Wigwe disclosed that the bank has now developed relationships with about 85 of approximately 100 German corporates as well as a few Swiss and Austrian companies operating in Nigeria; and supports over 50 German corporates whose trading partners are Nigerian.

By the end of 2019, Nigeria’s exports to Germany were about $1.34Billion, while imports from Germany were about $1.15Billion.

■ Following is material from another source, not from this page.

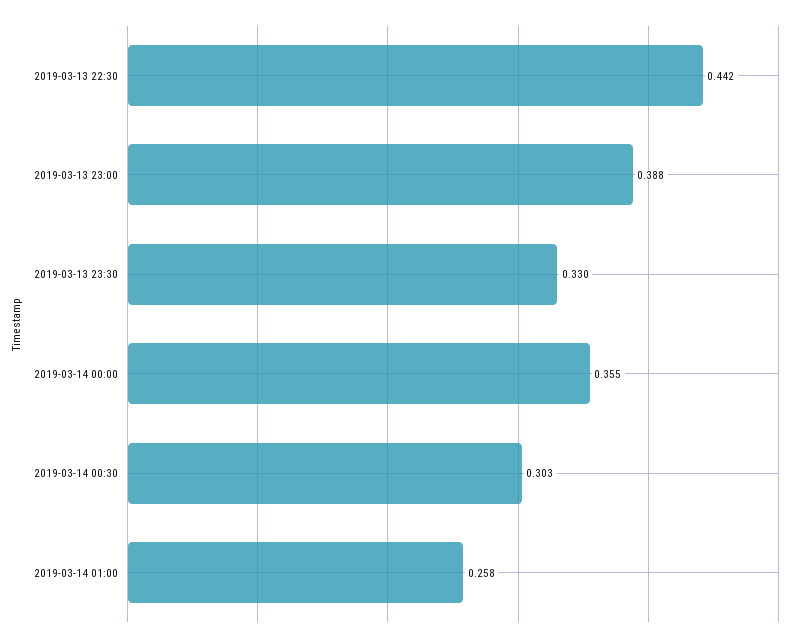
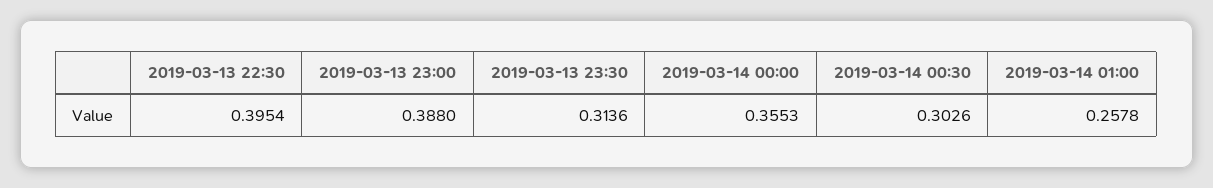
2019-03-13 22:30: 0.442 -> 0.3954
2019-03-13 23:30: 0.33 -> 0.3136

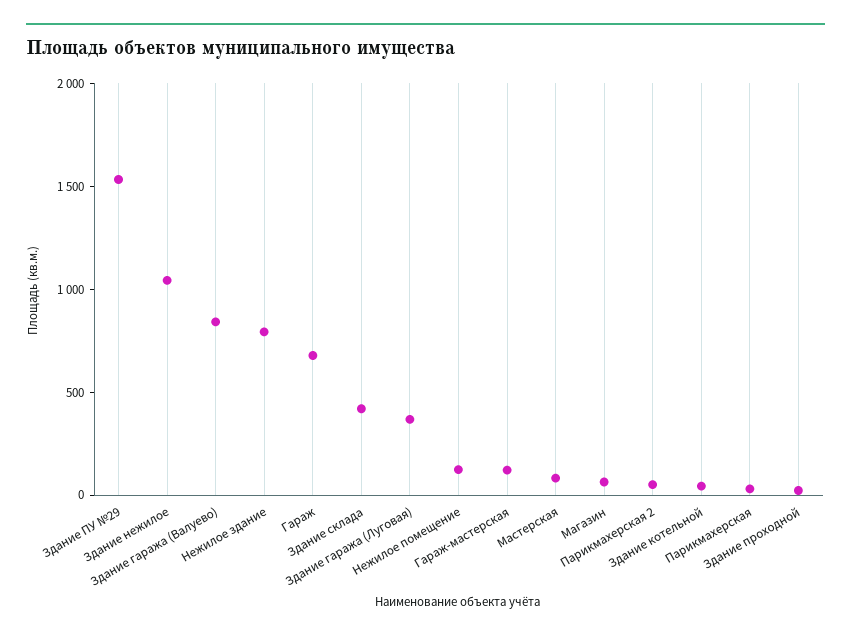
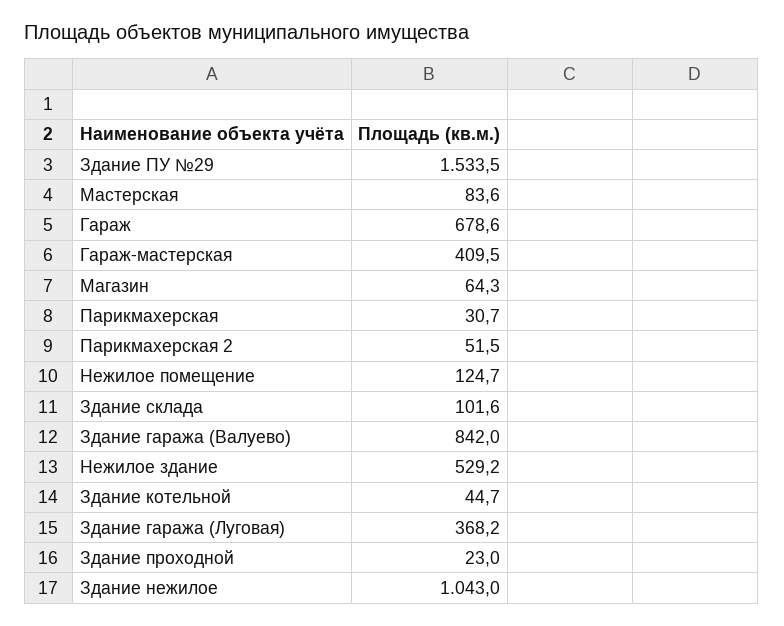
Нежилое здание: 800 -> 529.2
Здание склада: 400 -> 101.6
Гараж-мастерская: 100 -> 409.5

These figures were projected to grow by around 18 percent by the end of 2020. Unfortunately, the pandemic struck and created a decline of about 32.09 percent and 9.57 percent for exports and imports respectively, he further explained.

According to him, the desk has enabled a “momentum of trust” to build for foreign investors and corporates that were previously hesitant to enter the Nigerian market.

While acknowledging the pandemic-led setbacks, he said the bank has been able to build shared prosperity between Germany and Nigeria and further called for partnerships for sustainable impact.

“Partnerships are essential to achieving the scale and sustainable impact we all need to see,” he said.

Before the desk, the change in Germany’s investment in Nigeria was not so. BusinessDay learnt that German investors hesitated due to the uncertainties in Nigeria’s economy.